Task brief
The entire set of lines below should be copied exactly.

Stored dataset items
◇ ◇ ◇

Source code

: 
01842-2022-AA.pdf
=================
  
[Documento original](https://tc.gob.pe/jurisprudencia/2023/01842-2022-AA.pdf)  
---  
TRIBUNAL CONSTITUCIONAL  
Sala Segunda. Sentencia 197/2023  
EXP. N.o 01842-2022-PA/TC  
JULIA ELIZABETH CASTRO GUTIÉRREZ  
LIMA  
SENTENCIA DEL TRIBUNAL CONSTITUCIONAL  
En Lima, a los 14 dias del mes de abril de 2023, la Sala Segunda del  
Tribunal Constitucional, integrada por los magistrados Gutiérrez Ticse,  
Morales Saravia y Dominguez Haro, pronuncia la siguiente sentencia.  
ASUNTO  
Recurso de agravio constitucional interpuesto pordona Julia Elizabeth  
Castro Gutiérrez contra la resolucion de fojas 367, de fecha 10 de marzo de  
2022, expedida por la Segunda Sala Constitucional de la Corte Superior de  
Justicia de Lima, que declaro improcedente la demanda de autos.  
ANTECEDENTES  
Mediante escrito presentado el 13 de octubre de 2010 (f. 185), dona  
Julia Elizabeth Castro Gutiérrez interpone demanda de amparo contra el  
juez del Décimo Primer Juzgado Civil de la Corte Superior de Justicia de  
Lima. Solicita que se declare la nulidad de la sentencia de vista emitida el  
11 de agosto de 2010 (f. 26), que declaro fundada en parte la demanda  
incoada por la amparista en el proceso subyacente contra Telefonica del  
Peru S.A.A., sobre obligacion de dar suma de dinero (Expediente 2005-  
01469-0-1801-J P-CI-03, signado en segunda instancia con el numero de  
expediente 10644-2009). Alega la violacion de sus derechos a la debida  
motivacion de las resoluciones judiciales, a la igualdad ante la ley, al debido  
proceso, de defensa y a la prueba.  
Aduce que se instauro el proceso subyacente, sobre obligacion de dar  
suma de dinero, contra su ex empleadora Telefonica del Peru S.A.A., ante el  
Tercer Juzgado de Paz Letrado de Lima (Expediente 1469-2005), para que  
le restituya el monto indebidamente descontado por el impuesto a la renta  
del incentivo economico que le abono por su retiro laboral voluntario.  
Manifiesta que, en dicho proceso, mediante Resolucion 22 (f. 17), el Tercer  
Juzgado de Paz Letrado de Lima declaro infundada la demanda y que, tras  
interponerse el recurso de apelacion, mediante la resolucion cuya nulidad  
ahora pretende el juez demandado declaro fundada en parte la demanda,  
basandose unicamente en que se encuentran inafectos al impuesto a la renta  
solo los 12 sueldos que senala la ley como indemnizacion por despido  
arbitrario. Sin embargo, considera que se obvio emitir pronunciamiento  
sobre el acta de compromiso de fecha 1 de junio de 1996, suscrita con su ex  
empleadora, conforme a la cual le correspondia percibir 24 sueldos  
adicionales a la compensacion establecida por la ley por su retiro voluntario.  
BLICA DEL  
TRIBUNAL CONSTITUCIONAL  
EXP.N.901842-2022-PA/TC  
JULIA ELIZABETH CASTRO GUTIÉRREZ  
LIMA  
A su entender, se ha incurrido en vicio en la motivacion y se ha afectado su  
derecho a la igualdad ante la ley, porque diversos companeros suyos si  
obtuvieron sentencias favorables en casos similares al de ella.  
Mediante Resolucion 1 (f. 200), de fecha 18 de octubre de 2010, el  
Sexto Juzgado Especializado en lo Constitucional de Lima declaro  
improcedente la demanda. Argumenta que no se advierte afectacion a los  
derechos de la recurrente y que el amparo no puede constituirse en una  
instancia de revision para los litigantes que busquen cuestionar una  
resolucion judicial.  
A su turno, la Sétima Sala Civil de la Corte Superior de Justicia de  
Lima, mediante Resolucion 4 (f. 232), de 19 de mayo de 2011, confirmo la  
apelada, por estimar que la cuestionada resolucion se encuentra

◇ ◇ ◇

Response for this exercise
Source code

: 
01842-2022-AA.pdf
=================
  
[Documento original](https://tc.gob.pe/jurisprudencia/2023/01842-2022-AA.pdf)  
---  
TRIBUNAL CONSTITUCIONAL  
Sala Segunda. Sentencia 197/2023  
EXP. N.o 01842-2022-PA/TC  
JULIA ELIZABETH CASTRO GUTIÉRREZ  
LIMA  
SENTENCIA DEL TRIBUNAL CONSTITUCIONAL  
En Lima, a los 14 dias del mes de abril de 2023, la Sala Segunda del  
Tribunal Constitucional, integrada por los magistrados Gutiérrez Ticse,  
Morales Saravia y Dominguez Haro, pronuncia la siguiente sentencia.  
ASUNTO  
Recurso de agravio constitucional interpuesto pordona Julia Elizabeth  
Castro Gutiérrez contra la resolucion de fojas 367, de fecha 10 de marzo de  
2022, expedida por la Segunda Sala Constitucional de la Corte Superior de  
Justicia de Lima, que declaro improcedente la demanda de autos.  
ANTECEDENTES  
Mediante escrito presentado el 13 de octubre de 2010 (f. 185), dona  
Julia Elizabeth Castro Gutiérrez interpone demanda de amparo contra el  
juez del Décimo Primer Juzgado Civil de la Corte Superior de Justicia de  
Lima. Solicita que se declare la nulidad de la sentencia de vista emitida el  
11 de agosto de 2010 (f. 26), que declaro fundada en parte la demanda  
incoada por la amparista en el proceso subyacente contra Telefonica del  
Peru S.A.A., sobre obligacion de dar suma de dinero (Expediente 2005-  
01469-0-1801-J P-CI-03, signado en segunda instancia con el numero de  
expediente 10644-2009). Alega la violacion de sus derechos a la debida  
motivacion de las resoluciones judiciales, a la igualdad ante la ley, al debido  
proceso, de defensa y a la prueba.  
Aduce que se instauro el proceso subyacente, sobre obligacion de dar  
suma de dinero, contra su ex empleadora Telefonica del Peru S.A.A., ante el  
Tercer Juzgado de Paz Letrado de Lima (Expediente 1469-2005), para que  
le restituya el monto indebidamente descontado por el impuesto a la renta  
del incentivo economico que le abono por su retiro laboral voluntario.  
Manifiesta que, en dicho proceso, mediante Resolucion 22 (f. 17), el Tercer  
Juzgado de Paz Letrado de Lima declaro infundada la demanda y que, tras  
interponerse el recurso de apelacion, mediante la resolucion cuya nulidad  
ahora pretende el juez demandado declaro fundada en parte la demanda,  
basandose unicamente en que se encuentran inafectos al impuesto a la renta  
solo los 12 sueldos que senala la ley como indemnizacion por despido  
arbitrario. Sin embargo, considera que se obvio emitir pronunciamiento  
sobre el acta de compromiso de fecha 1 de junio de 1996, suscrita con su ex  
empleadora, conforme a la cual le correspondia percibir 24 sueldos  
adicionales a la compensacion establecida por la ley por su retiro voluntario.  
BLICA DEL  
TRIBUNAL CONSTITUCIONAL  
EXP.N.901842-2022-PA/TC  
JULIA ELIZABETH CASTRO GUTIÉRREZ  
LIMA  
A su entender, se ha incurrido en vicio en la motivacion y se ha afectado su  
derecho a la igualdad ante la ley, porque diversos companeros suyos si  
obtuvieron sentencias favorables en casos similares al de ella.  
Mediante Resolucion 1 (f. 200), de fecha 18 de octubre de 2010, el  
Sexto Juzgado Especializado en lo Constitucional de Lima declaro  
improcedente la demanda. Argumenta que no se advierte afectacion a los  
derechos de la recurrente y que el amparo no puede constituirse en una  
instancia de revision para los litigantes que busquen cuestionar una  
resolucion judicial.  
A su turno, la Sétima Sala Civil de la Corte Superior de Justicia de  
Lima, mediante Resolucion 4 (f. 232), de 19 de mayo de 2011, confirmo la  
apelada, por estimar que la cuestionada resolucion se encuentra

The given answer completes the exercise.